Department of Visual Communication Design, Soegijapranata Catholic University, Semarang 50234, Indonesia.
Department of Digital Media Design, Asia University, Taichung 413305, Taiwan.
Sensors (Basel). 2022 Apr 5;22(7):2786. doi: 10.3390/s22072786.

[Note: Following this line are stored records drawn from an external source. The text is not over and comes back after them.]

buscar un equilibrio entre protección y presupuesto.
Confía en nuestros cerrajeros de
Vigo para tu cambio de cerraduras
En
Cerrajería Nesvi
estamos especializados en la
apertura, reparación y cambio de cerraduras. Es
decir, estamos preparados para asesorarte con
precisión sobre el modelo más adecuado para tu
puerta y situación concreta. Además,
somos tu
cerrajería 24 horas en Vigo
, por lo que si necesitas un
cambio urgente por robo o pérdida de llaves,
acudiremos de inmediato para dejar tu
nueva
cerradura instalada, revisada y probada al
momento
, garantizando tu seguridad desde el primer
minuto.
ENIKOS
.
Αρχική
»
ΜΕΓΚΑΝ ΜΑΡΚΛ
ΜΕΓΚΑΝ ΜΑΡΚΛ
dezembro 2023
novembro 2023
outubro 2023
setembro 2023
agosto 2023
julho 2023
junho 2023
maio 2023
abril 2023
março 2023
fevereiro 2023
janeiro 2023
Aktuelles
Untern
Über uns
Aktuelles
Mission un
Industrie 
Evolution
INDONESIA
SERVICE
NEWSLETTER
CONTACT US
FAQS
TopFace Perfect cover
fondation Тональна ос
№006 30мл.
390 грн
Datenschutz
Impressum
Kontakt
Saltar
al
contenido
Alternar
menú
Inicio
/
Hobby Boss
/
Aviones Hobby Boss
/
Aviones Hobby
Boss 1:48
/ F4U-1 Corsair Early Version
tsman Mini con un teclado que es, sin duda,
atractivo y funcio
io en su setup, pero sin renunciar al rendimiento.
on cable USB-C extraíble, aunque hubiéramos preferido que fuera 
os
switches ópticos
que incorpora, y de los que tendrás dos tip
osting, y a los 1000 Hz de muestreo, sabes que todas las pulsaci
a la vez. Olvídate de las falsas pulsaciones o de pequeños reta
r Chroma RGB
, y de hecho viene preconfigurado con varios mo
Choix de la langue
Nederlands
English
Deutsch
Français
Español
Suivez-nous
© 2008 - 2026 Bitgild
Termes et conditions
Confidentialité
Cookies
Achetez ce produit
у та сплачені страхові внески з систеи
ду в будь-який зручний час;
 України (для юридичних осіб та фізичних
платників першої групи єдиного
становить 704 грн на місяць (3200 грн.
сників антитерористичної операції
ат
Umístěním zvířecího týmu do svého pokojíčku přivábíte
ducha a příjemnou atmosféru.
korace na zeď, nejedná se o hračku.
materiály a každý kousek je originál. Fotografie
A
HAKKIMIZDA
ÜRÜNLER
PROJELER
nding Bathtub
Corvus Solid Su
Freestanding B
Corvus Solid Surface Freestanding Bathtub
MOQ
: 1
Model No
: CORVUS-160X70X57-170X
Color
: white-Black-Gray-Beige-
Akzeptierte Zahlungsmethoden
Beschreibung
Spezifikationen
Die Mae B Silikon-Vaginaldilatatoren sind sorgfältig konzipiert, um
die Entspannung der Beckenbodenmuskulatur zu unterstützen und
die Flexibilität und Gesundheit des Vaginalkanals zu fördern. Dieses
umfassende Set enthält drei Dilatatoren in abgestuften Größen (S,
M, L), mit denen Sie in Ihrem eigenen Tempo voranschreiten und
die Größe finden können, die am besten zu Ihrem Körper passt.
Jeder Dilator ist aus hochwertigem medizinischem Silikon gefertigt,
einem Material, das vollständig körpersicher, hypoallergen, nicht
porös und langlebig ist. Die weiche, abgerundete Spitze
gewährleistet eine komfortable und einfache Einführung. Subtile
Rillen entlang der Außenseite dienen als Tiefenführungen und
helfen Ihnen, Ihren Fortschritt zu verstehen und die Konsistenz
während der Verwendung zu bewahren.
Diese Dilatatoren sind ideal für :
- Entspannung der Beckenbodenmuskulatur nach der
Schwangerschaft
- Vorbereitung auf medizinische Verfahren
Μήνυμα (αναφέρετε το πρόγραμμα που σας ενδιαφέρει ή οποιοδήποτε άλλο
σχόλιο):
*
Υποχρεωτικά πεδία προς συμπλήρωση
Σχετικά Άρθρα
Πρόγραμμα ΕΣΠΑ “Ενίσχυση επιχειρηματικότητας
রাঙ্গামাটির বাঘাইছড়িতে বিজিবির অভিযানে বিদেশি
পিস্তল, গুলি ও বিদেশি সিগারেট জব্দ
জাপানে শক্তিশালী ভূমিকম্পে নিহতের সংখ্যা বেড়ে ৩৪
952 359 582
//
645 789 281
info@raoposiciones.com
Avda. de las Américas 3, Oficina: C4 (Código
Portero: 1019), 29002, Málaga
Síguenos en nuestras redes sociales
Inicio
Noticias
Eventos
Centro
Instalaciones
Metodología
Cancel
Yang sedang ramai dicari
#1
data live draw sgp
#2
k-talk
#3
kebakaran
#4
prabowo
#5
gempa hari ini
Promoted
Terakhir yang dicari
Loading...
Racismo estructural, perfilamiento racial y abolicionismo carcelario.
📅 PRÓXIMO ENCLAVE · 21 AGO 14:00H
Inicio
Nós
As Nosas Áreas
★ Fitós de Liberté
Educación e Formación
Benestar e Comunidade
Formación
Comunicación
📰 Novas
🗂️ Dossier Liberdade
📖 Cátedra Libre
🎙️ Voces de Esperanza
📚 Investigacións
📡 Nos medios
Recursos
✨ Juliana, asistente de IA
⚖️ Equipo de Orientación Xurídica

Foot progression angle (FPA) analysis is one of the core methods to detect gait pathologies as basic information to prevent foot injury from excessive in-toeing and out-toeing. Deep learning-based object detection can assist in measuring the FPA through plantar pressure images. This study aims to establish a precision model for determining the FPA. The precision detection of FPA can provide information with in-toeing, out-toeing, and rearfoot kinematics to evaluate the effect of physical therapy programs on knee pain and knee osteoarthritis. We analyzed a total of 1424 plantar images with three different You Only Look Once (YOLO) networks: YOLO v3, v4, and v5x, to obtain a suitable model for FPA detection. YOLOv4 showed higher performance of the profile-box, with average precision in the left foot of 100.00% and the right foot of 99.78%, respectively. Besides, in detecting the foot angle-box, the ground-truth has similar results with YOLOv4 (5.58 ± 0.10° vs. 5.86 ± 0.09°, p = 0.013). In contrast, there was a significant difference in FPA between ground-truth vs. YOLOv3 (5.58 ± 0.10° vs. 6.07 ± 0.06°, p < 0.001), and ground-truth vs. YOLOv5x (5.58 ± 0.10° vs. 6.75 ± 0.06°, p < 0.001). This result implies that deep learning with YOLOv4 can enhance the detection of FPA.
足进角(FPA)分析是检测步态病理的核心方法之一,是预防因过度内旋和外旋导致足部受伤的基本信息。基于深度学习的目标检测可以通过足底压力图像来辅助测量 FPA。本研究旨在建立一种用于确定 FPA 的精密模型。FPA 的精确检测可以提供内旋、外旋和后足运动学的信息,以评估物理治疗方案对膝痛和膝骨关节炎的效果。我们分析了总共 1424 张足底图像,使用了三种不同的 You Only Look Once(YOLO)网络:YOLO v3、v4 和 v5x,以获得适合 FPA 检测的模型。YOLOv4 在轮廓框的性能上表现更高,左脚的平均精度为 100.00%,右脚的平均精度为 99.78%。此外,在检测足部角度框时,YOLOv4 的地面实况结果相似(5.58±0.10°vs.5.86±0.09°,p=0.013)。相比之下,FPA 方面,地面实况与 YOLOv3(5.58±0.10°vs.6.07±0.06°,p<0.001)和地面实况与 YOLOv5x(5.58±0.10°vs.6.75±0.06°,p<0.001)之间存在显著差异。这一结果表明,YOLOv4 的深度学习可以增强 FPA 的检测。